My dad has, for many years, waged war at the cottage with, to hear him tell it, a diabolical mastermind of a gray squirrel. This squirrel is his nemesis, taunting and jeering from the deck railing. And then, when my dad’s back is turned, brazenly stealing the Saltines that my father hides in the garage, away from more health-conscious children and hungry grandchildren.
I haven’t the heart to tell my dad that this squirrel, according to a recent study, might well have been eavesdropping on him.
Researchers from Oberlin College in Ohio tell us that squirrels are adept eavesdroppers, using all available info to not only alert them to threats but also a lack of danger.
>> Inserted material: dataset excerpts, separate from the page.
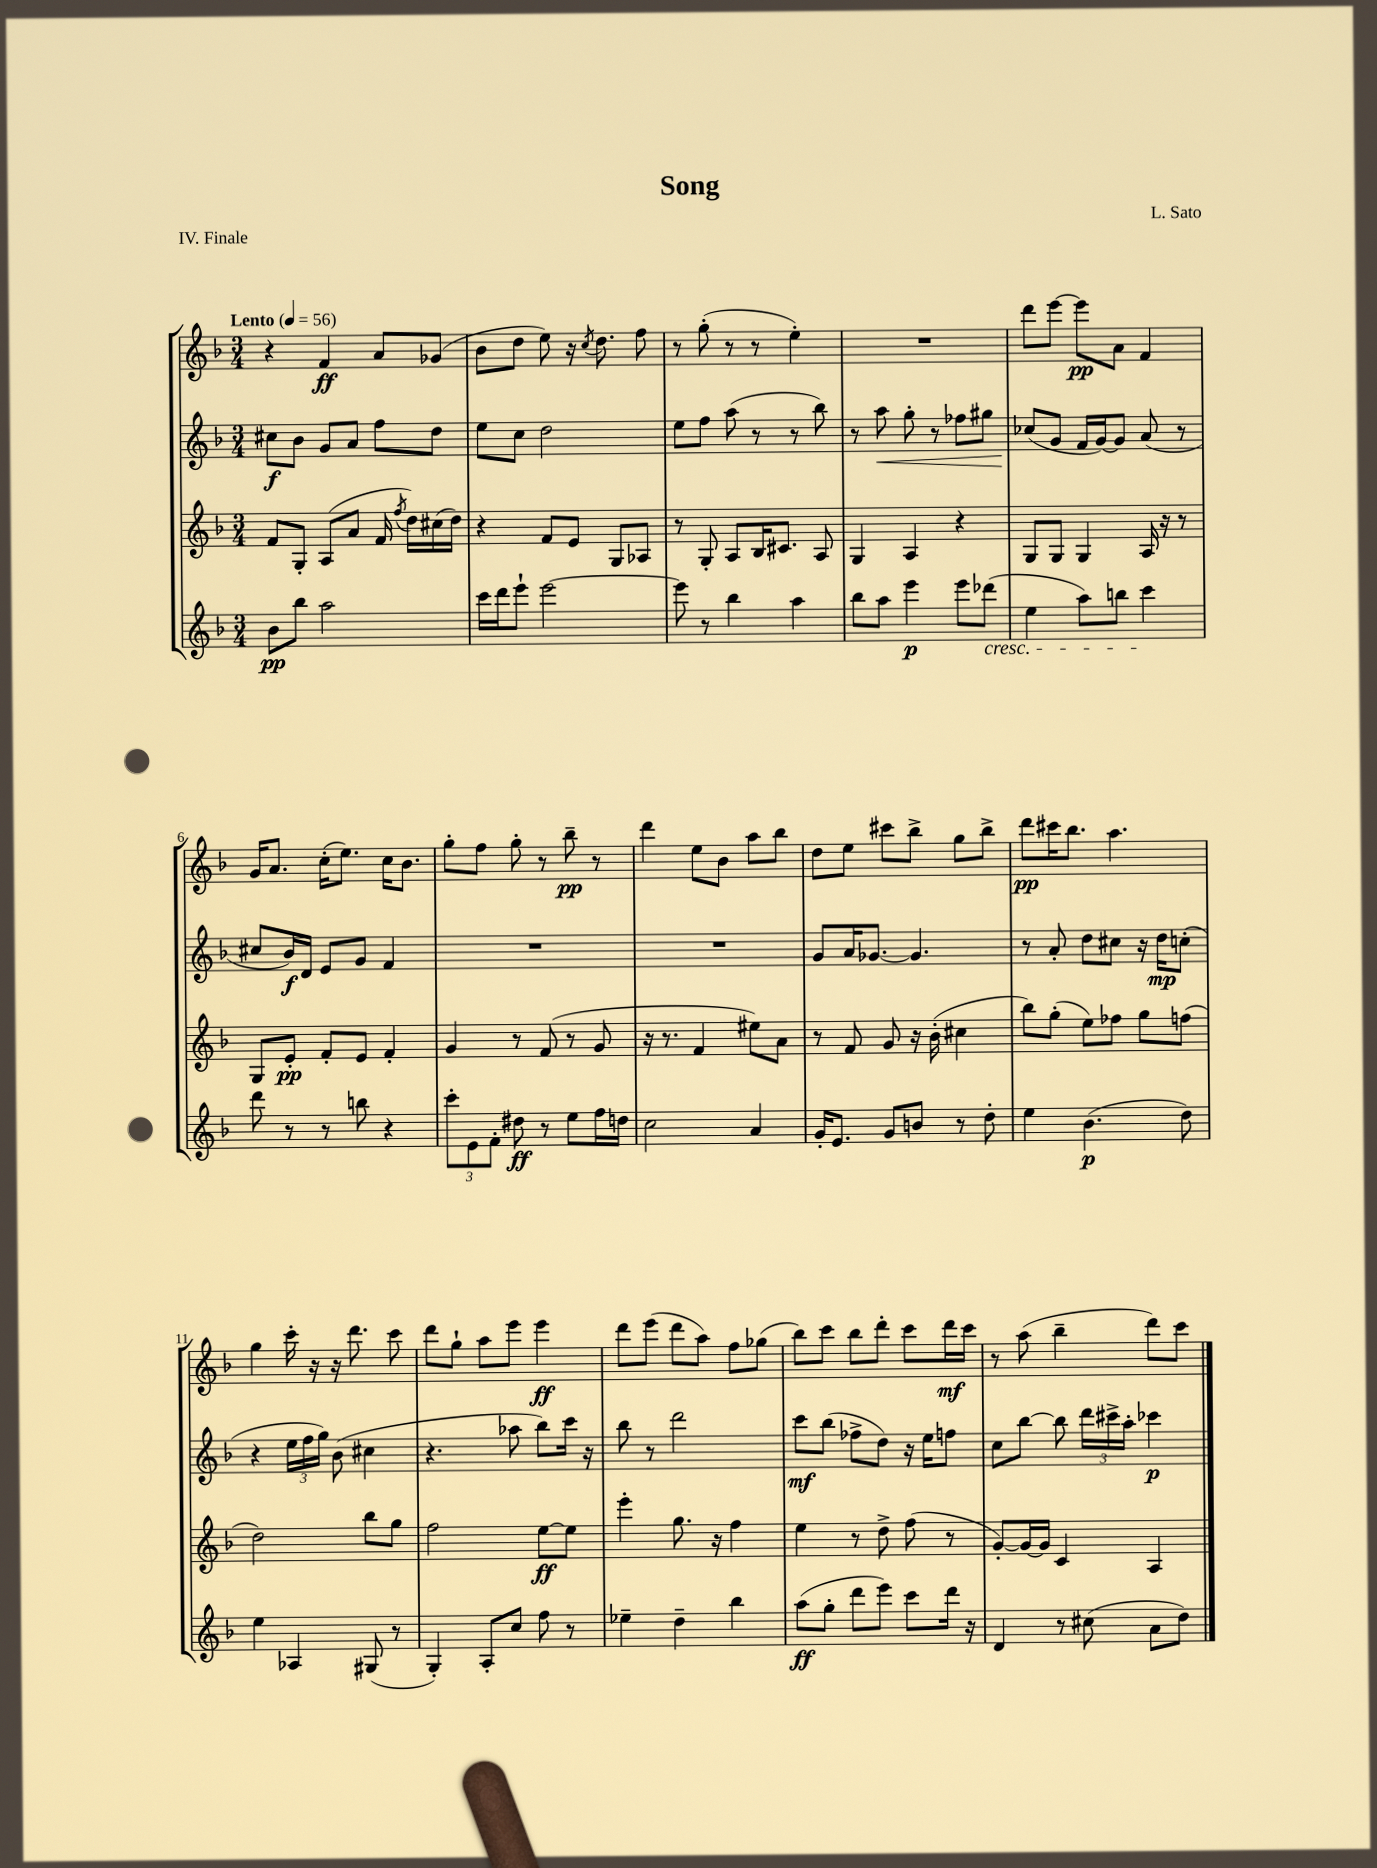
\header { title = "Song" composer = "L. Sato" piece = "IV. Finale" }
<<
\new StaffGroup <<
\new Staff = "s0" {
    \clef treble \key f \major \numericTimeSignature \time 3/4 \tempo "Lento" 4 = 56
    \autoBeamOff r4 f'4\ff a'8[ ges'8]( |
    bes'8[ d''8] e''8) r16 \acciaccatura { c''8 } d''8. f''8 |
    r8 g''8-.( r8 r8 e''4-.) |
    R2. |
    d'''8[ e'''8]~ e'''8[\pp a'8] f'4 |
    g'16[ a'8.] c''16[-.( e''8.]) c''16[ bes'8.] |
    g''8[-. f''8] g''8-. r8 bes''8--\pp r8 |
    d'''4 e''8[ bes'8] a''8[ bes''8] |
    d''8[ e''8] cis'''8[ bes''8]-> g''8[ bes''8]-> |
    d'''8[\pp cis'''16 bes''8.] a''4. |
    g''4 c'''16-. r16 r16 d'''8. c'''8 |
    d'''8[ g''8]-! a''8[ e'''8] e'''4\ff |
    d'''8[ e'''8]( d'''8[ a''8]) f''8[ ges''8]( |
    bes''8[) c'''8] bes''8[ d'''8]-. c'''8[ d'''16\mf c'''16] |
    r8 a''8( bes''4-- d'''8[) c'''8] \bar "|." |
}
\new Staff = "s1" {
    \clef treble \key f \major \numericTimeSignature \time 3/4
    \autoBeamOff cis''8[\f bes'8] g'8[ a'8] f''8[ d''8] |
    e''8[ c''8] d''2 |
    e''8[ f''8] a''8( r8 r8 bes''8) |
    r8 a''8\< g''8-. r8 fes''8[ gis''8] |
    ces''8[\!( g'8] f'16[ g'16~) g'8] a'8( r8 |
    cis''8[ bes'16\f) d'16] e'8[ g'8] f'4 |
    R2. |
    R2. |
    g'8[ a'16 ges'8.]~ ges'4. |
    r8 a'8-. d''8[ cis''8] r16 d''16[\mp c''8]-.( |
    r4 \tuplet 3/2 { e''16[ f''16 g''16]) } bes'8( cis''4 |
    r4. aes''8 bes''8[) c'''16] r16 |
    bes''8 r8 d'''2 |
    c'''8[\mf bes''8]( fes''8[-> d''8]) r16 e''16[ f''8] |
    c''8[ bes''8]~ bes''8 \tuplet 3/2 { d'''16[ cis'''16-> a''16]-. } ces'''4\p \bar "|." |
}
\new Staff = "s2" {
    \clef treble \key f \major \numericTimeSignature \time 3/4
    \autoBeamOff f'8[ g8]-. a8[( a'8] f'16 \acciaccatura { f''8 } d''16[) cis''16( d''16]) |
    r4 f'8[ e'8] g8[ aes8] |
    r8 g8-. a8[ bes16 cis'8.] a8 |
    g4 a4 r4 |
    g8[ g8] g4 a16 r16 r8 |
    g8[ e'8]-.\pp f'8[-. e'8] f'4-. |
    g'4 r8 f'8( r8 g'8 |
    r16 r8. f'4 eis''8[) a'8] |
    r8 f'8 g'8 r16 bes'16-.( cis''4 |
    bes''8[) g''8]-.( e''8[) fes''8] g''8[ f''8]( |
    d''2) bes''8[ g''8] |
    f''2 e''8[~\ff e''8] |
    e'''4-. g''8. r16 f''4 |
    e''4 r8 d''8-> f''8( r8 |
    g'8[~-.) g'16~ g'16] c'4 a4 \bar "|." |
}
\new Staff = "s3" {
    \clef treble \key f \major \numericTimeSignature \time 3/4
    \autoBeamOff bes'8[\pp bes''8] a''2 |
    c'''16[ d'''16 e'''8]-! e'''2~ |
    e'''8 r8 bes''4 a''4 |
    bes''8[ a''8] e'''4\p e'''8[ des'''8]\cresc( |
    e''4 a''8[) b''8] c'''4\! |
    d'''8 r8 r8 b''8 r4 |
    \tuplet 3/2 { c'''8[-. e'8 f'8]-. } dis''8\ff r8 e''8[ f''16 d''16] |
    c''2 a'4 |
    g'16[-. e'8.] g'8[ b'8] r8 d''8-. |
    e''4 bes'4.\p( d''8) |
    e''4 aes4 gis8( r8 |
    g4-.) a8[-. c''8] f''8 r8 |
    ees''4-- d''4-- bes''4 |
    a''8[\ff( g''8]-. d'''8[ e'''8]) c'''8[ d'''16] r16 |
    d'4 r8 cis''8( a'8[ d''8]) \bar "|." |
}
>>
>>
Their favourite gossipers seem to be birds, which generally share their territory.
For instance, the call of a red-tailed hawk, known to dine on eastern gray squirrels, would generally trigger concern. But if that call is accompanied by or followed by the casual chatter of nearby birds, the squirrel deduces that a threat is not to be taken seriously and quickly goes back to foraging or resting.
It’s long been known that squirrels and other species communicate with each other, say the researchers. But this cross-species communication of non-danger — one researcher likened it to a sort of Facebook in which species share information — is a relatively new discovery.
It’s offers a new way of thinking about how animals can learn from other species, says Dan Blumstein, a behavioural ecologist from University of California, Los Angeles. “Most of us have been thinking about the risky side of things not the safety side of things,” he says. “But both sorts of information are out there for the taking.”
Interesting yes, but eavesdropping squirrels are unlikely to give my father much comfort as he continues to wage battle over the Saltines.